→ İstenen işlem 1
Size Pandispanya Yaptım romanını tanıtan metinde "Size Pandispanya Yaptım, geçmiş" sözleriyle başlayıp "kabullenişler eşlik etmektedir." sözlerine kadar süren bölümü hiç değiştirmeden yineleyin.

→ İncelenecek metin

────

Size Pandispanya Yaptım, geçmiş zamanın izini süren bir roman. Marcel Proust gibi, Mario Levi de çocukluğunun derinliklerine doğru esaslı bir yolculuğa çıkıyor. Hatıralarının en kuytu köşelerinden bulup çıkardığı zengin tatlarla bize eşsiz ziyafet sofraları kuruyor. Proust gibi hasta değildir, ama o da sessiz, yalnız ve mutsuz bir çocuktur. Dolayısıyla maziyi yeniden kurup şekillendirişinde yer yer Proust’unkine benzer hassasiyetler ve ince dikkatler göze çarpmaktadır. Çok daha önemlisi, Levi bu romanında, daha önceki eserlerini çepeçevre kuşatmış olan “kızgın ve huzursuz” ruh halinden epeyce kurtulmuş görünmektedir. Elbette, yine arka taraflardan hüzün melodileri duyulmaktadır, fakat bunlara artık, öfkeler, dargınlıklar ve kırgınlıklardan daha çok, buruk gülümsemeler ve anlayışlı kabullenişler eşlik etmektedir.

────

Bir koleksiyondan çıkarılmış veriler
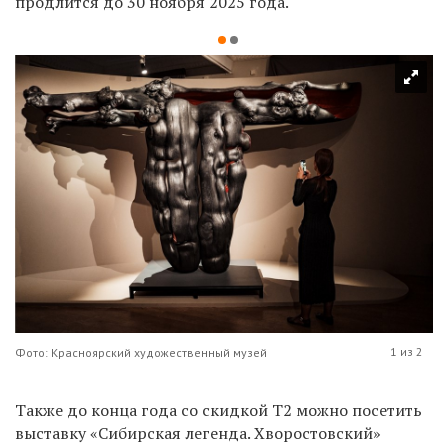
продлится до 30 ноября 2025 года.
1 из 2
Фото: Красноярский художественный музей
Также до конца года со скидкой Т2 можно посетить
выставку «Сибирская легенда. Хворостовский»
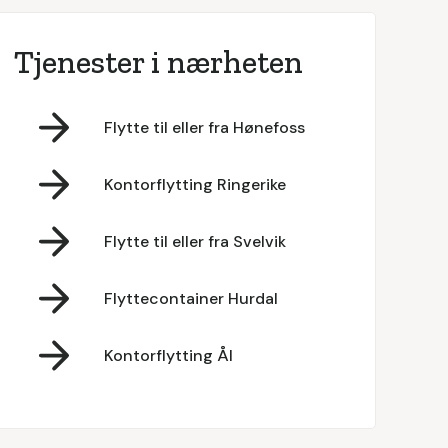
Tjenester i nærheten
Flytte til eller fra Hønefoss
Kontorflytting Ringerike
Flytte til eller fra Svelvik
Flyttecontainer Hurdal
Kontorflytting Ål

────

→ İstenen işlem 2
Yukarıdaki listenin bütün satırlarını aynen kopyalayın. Resimleri yanıtınıza almayın.

→ Yanıt alanı 1
Size Pandispanya Yaptım, geçmiş zamanın izini süren bir roman. Marcel Proust gibi, Mario Levi de çocukluğunun derinliklerine doğru esaslı bir yolculuğa çıkıyor. Hatıralarının en kuytu köşelerinden bulup çıkardığı zengin tatlarla bize eşsiz ziyafet sofraları kuruyor. Proust gibi hasta değildir, ama o da sessiz, yalnız ve mutsuz bir çocuktur. Dolayısıyla maziyi yeniden kurup şekillendirişinde yer yer Proust’unkine benzer hassasiyetler ve ince dikkatler göze çarpmaktadır. Çok daha önemlisi, Levi bu romanında, daha önceki eserlerini çepeçevre kuşatmış olan “kızgın ve huzursuz” ruh halinden epeyce kurtulmuş görünmektedir. Elbette, yine arka taraflardan hüzün melodileri duyulmaktadır, fakat bunlara artık, öfkeler, dargınlıklar ve kırgınlıklardan daha çok, buruk gülümsemeler ve anlayışlı kabullenişler eşlik etmektedir.

→ Yanıt alanı 2
продлится до 30 ноября 2025 года.
1 из 2
Фото: Красноярский художественный музей
Также до конца года со скидкой Т2 можно посетить
выставку «Сибирская легенда. Хворостовский»
Tjenester i nærheten
Flytte til eller fra Hønefoss
Kontorflytting Ringerike
Flytte til eller fra Svelvik
Flyttecontainer Hurdal
Kontorflytting Ål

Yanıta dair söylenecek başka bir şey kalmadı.